SteadyShot

Hiermee kunt u de bewegingscompensatiefunctie selecteren.
  1. MENU (SteadyShot) gewenste functie


(Uit)
Hiermee wordt de bewegingscompensatiefunctie niet gebruikt.

(Autom.)
Activeert de bewegingscompensatiefunctie automatisch wanneer de opnameomstandigheden kunnen leiden tot camerabewegingen.
Beeldstabilisatie is mogelijk, zelfs als er wordt ingezoomd op een ver verwijderd onderwerp.

Tips voor het voorkomen van wazige beelden
De camera heeft per ongeluk bewogen toen u het beeld maakte. Dit zijn "camerabewegingen". Wanneer het onderwerp echter beweegt op het moment dat u een beeld opneemt, spreken we van "onderwerpbeweging". Camerabeweging en onderwerpbeweging treden bovendien vaak op in situaties met een zwakke belichting of lange sluitertijd, zoals bij de functies (Nachtportret) of (Nachtscène). In dergelijke gevallen houdt u bij het opnemen de onderstaande tips in gedachten.

Camerabeweging
Uw hand of lichaam beweegt terwijl u de camera vasthoudt en op de ontspanknop drukt, waardoor het beeld wazig is geworden.
  • Gebruik een statief of plaats de camera op een vlakke ondergrond zodat deze stevig staat.
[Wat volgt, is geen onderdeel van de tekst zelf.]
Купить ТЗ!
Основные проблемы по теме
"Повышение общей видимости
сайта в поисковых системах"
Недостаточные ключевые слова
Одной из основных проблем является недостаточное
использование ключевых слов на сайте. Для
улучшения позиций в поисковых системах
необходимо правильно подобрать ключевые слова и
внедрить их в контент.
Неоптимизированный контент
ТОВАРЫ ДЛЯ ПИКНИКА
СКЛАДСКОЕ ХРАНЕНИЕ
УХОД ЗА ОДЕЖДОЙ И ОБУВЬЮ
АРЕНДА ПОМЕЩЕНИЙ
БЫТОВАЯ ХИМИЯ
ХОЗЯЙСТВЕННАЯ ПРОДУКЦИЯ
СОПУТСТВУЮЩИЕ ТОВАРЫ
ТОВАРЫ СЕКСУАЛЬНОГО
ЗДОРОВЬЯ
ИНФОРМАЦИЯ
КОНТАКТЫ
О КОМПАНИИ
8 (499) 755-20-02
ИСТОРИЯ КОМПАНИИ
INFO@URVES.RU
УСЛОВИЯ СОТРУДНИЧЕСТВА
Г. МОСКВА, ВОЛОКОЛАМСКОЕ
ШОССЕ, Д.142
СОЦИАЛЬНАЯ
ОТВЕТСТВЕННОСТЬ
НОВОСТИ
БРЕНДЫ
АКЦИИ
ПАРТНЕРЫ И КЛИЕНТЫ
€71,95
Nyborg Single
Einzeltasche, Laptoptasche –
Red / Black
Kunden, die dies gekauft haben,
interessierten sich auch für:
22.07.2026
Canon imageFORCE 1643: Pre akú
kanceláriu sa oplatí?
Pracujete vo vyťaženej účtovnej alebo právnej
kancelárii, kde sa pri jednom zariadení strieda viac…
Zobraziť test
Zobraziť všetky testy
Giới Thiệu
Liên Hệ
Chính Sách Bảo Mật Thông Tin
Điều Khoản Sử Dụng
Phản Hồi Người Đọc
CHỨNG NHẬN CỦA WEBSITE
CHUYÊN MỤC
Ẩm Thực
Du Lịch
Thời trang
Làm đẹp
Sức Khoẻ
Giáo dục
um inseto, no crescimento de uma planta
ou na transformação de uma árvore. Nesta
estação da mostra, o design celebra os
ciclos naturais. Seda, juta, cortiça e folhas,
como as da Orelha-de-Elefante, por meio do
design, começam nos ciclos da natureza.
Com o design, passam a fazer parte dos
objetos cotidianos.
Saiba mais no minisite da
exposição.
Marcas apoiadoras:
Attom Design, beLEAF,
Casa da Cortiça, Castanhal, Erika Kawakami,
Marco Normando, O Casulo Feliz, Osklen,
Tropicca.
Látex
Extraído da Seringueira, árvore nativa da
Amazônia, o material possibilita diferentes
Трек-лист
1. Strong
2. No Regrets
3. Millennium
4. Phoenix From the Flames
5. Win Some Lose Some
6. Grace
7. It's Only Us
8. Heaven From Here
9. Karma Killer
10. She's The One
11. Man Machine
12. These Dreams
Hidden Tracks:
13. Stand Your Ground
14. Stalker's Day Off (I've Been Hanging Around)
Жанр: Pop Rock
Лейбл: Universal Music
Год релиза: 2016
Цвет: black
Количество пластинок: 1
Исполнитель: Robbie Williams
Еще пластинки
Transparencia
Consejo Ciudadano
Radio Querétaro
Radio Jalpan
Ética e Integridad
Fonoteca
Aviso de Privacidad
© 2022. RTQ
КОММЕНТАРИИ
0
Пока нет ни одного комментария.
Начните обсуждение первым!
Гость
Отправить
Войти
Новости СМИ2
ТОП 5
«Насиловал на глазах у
  • Neem op met een zelfontspanner met een vertraging van 2 seconden en stabiliseer de camera door uw armen stevig tegen uw zij te drukken nadat u op de ontspanknop hebt gedrukt.


Onderwerpbeweging
De camera wordt stilgehouden, maar het onderwerp beweegt tijdens de belichtingstijd nadat op de ontspanknop is gedrukt, waardoor het onderwerp wazig wordt opgenomen. Camerabewegingen worden automatisch verminderd met behulp van de bewegingscompensatiefunctie. De functie vermindert onderwerpbeweging echter niet efficiënt.
  • Selecteer (Hoge gevoeligheid) als scènekeuzefunctie.

  • Kies een hogere ISO-gevoeligheid voor een kortere sluitertijd en druk op de sluiterknop voordat het onderwerp beweegt.

Opmerkingen
  • Er is tijd nodig voor het verwerken van een beeld.

  • Wanneer u opnames maakt met de flitser, werkt de bewegingscompensatiefunctie niet.